• Supplied records:
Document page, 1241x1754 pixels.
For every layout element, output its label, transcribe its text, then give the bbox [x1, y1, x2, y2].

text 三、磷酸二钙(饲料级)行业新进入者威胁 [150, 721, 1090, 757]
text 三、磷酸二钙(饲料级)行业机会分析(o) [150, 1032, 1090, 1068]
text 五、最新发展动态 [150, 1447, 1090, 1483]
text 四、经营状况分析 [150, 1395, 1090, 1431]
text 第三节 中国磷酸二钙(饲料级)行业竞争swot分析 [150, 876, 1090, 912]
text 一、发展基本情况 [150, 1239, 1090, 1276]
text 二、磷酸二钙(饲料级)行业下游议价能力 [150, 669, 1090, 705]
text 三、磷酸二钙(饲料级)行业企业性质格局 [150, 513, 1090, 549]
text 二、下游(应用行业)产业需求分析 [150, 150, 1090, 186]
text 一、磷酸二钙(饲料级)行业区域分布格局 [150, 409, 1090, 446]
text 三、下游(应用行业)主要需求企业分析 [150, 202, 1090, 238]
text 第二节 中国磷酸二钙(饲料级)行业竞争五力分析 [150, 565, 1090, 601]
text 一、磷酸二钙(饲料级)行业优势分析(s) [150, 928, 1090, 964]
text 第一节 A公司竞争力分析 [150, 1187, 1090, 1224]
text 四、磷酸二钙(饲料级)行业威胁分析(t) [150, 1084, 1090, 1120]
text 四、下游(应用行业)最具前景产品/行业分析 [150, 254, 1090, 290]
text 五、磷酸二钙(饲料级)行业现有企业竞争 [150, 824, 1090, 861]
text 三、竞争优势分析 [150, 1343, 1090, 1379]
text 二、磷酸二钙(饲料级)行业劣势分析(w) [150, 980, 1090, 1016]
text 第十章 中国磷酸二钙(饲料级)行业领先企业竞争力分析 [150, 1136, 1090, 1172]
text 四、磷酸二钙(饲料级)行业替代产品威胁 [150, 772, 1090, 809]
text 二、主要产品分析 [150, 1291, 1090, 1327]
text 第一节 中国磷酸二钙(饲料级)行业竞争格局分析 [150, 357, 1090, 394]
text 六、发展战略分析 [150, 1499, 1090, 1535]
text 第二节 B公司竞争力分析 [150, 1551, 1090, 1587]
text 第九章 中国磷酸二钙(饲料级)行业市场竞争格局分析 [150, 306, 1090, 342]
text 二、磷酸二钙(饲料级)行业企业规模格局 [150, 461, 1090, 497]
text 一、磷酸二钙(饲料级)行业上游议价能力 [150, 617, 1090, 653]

• About this exercise: Go over the listing above and copy out each line that includes "应用行业".

• Your solution:
text 二、下游(应用行业)产业需求分析 [150, 150, 1090, 186]
text 三、下游(应用行业)主要需求企业分析 [150, 202, 1090, 238]
text 四、下游(应用行业)最具前景产品/行业分析 [150, 254, 1090, 290]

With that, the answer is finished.